Atomic Compass: Detecting 3D Magnetic Field Alignment with Vector Vortex Light

We describe and demonstrate how 3D magnetic field alignment can be inferred from single absorption images of an atomic cloud. While optically pumped magnetometers conventionally rely on temporal measurement of the Larmor precession of atomic dipoles, here a cold atomic vapor provides a spatial interface between vector light and external magnetic fields. Using a vector vortex beam, we inscribe structured atomic spin polarization in a cloud of cold rubidium atoms and record images of the resulting absorption patterns. The polar angle of an external magnetic field can then be deduced with spatial Fourier analysis. This effect presents an alternative concept for detecting magnetic vector fields and demonstrates, more generally, how introducing spatial phases between atomic energy levels can translate transient effects to the spatial domain.

Figure 1

Schematic energy levels and laser transitions: ${\mathrm{Rb}}^{87}$ atoms are cooled and trapped in a standard MOT and then transferred into a SpOT, populating the $F=1$ ground state. A vector vortex beam drives a $\mathrm{\Lambda }$ transition, where the ${\sigma }_{\pm }$ transitions carry opposite phase profiles and an external magnetic field couples the ground states.
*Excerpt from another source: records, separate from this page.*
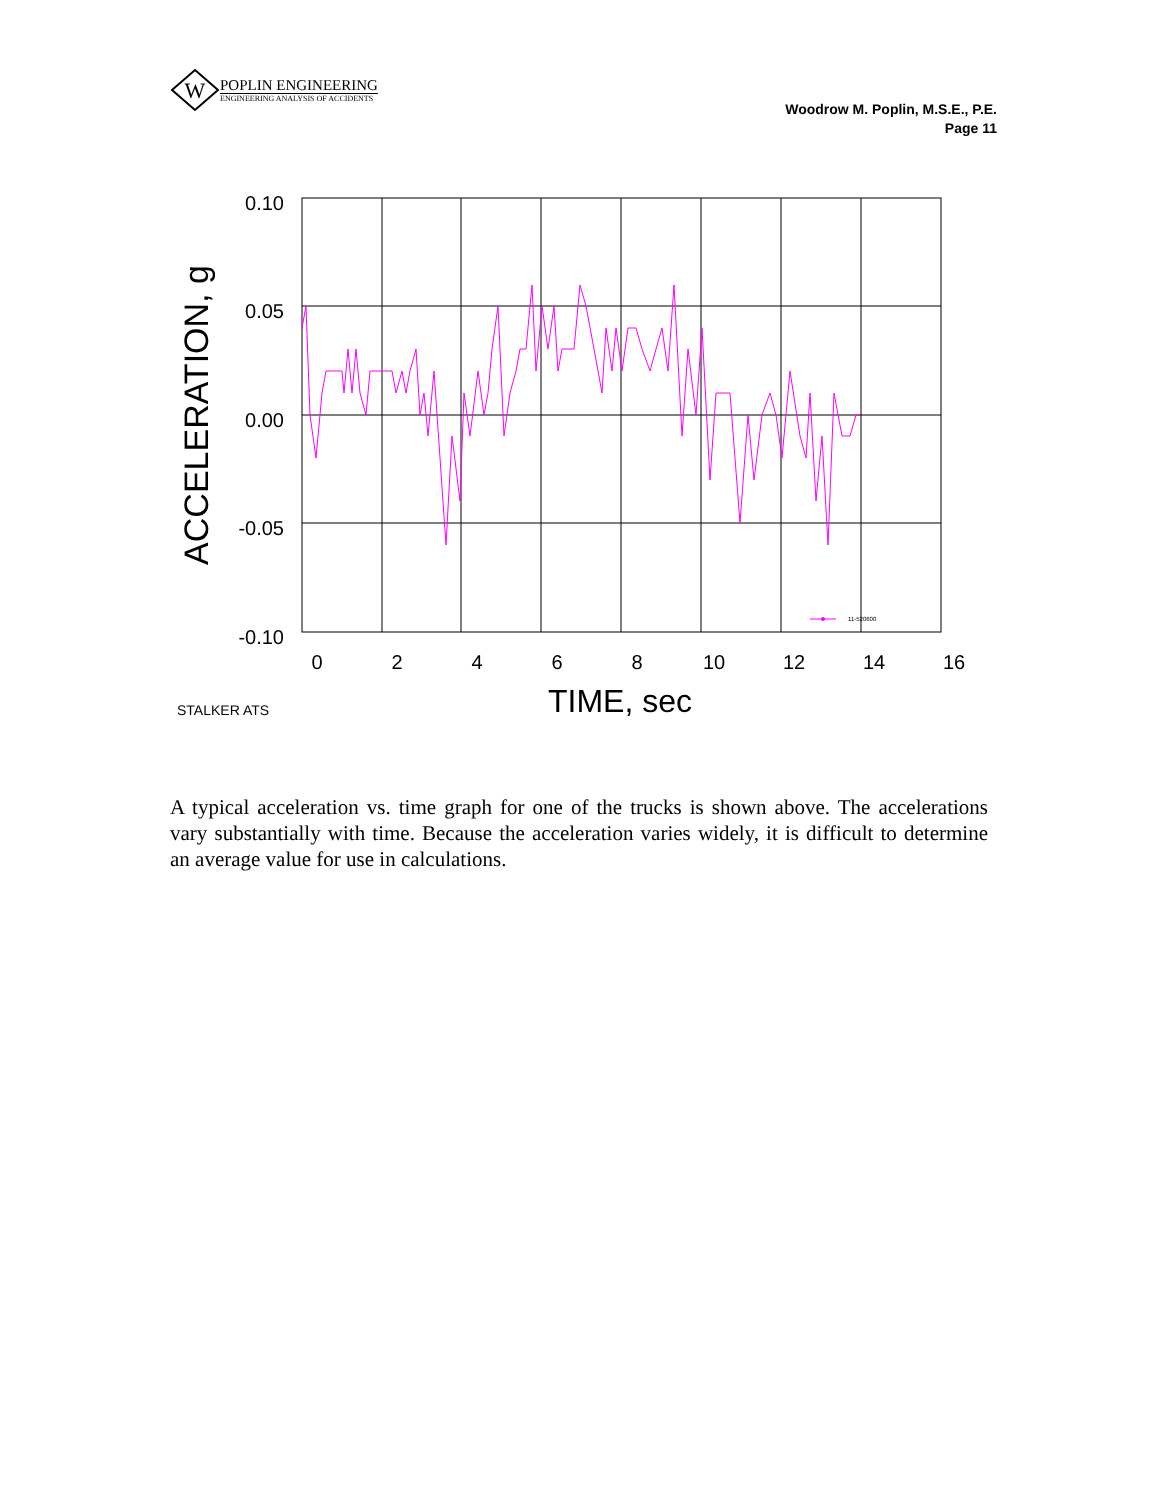W
POPLIN ENGINEERING
ENGINEERING ANALYSIS OF ACCIDENTS
Woodrow M. Poplin, M.S.E., P.E.
Page 11
11-520600
0.10
0.05
0.00
-0.05
-0.10
0
2
4
6
8
10
12
14
16
TIME, sec
ACCELERATION, g
STALKER ATS
A typical acceleration vs. time graph for one of the trucks is shown above. The accelerations vary substantially with time. Because the acceleration varies widely, it is difficult to determine an average value for use in calculations.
The phase profiles of the probe light are shown for $\ell =\pm 2$, with hue representing values between 0 and $2\pi$. The top inset shows the corresponding intensity and polarization profile.

Figure 2

Illustration of the transition probability $T_{1\to e}$ based on Fermi’s golden rule. (a) Predicted absorption profiles for vector beams with $\ell =1$ and 2 for the indicated inclination angles. (b) $T_{1\to e}$ as a function of the magnetic field alignment.

Figure 3

Schematic diagram of the experimental geometry. The atoms are in the far field of the $q$ plate ($Q$) and are imaged to the camera plane. The optical pumping configuration for the SpOT is explained in [46]. The bottom left inset shows the defining coordinate system and the alignment of the magnetic field. HWP, half wave plate; L, lens; RP, repump.

Figure 4

Magnetic field alignment from Fourier analysis of the atomic absorption profiles. (a) Example images ($600\times 600\mu {\mathrm{m}}^2$) in gray scale of the probe intensity $I_{\text{probe}}$, transmitted light $I_{\text{trans}}$, and resulting transmission profile OD (where black corresponds to high OD), with the analysis region indicated in red. (b),(c) Dependence of the $2\ell$ and $4\ell$ Fourier components on ${\varphi }_B$ and ${\theta }_B$ of the $\mathbf{B}$ and comparison with FGR and optical Bloch model (OB). Error bars of the data points (blue) represent the standard deviation of 3 or 5 runs. (d),(e) Corresponding compilations of the unwrapped OD images for steps of 70 and 87 mrad, respectively, with the FGR prediction as insets.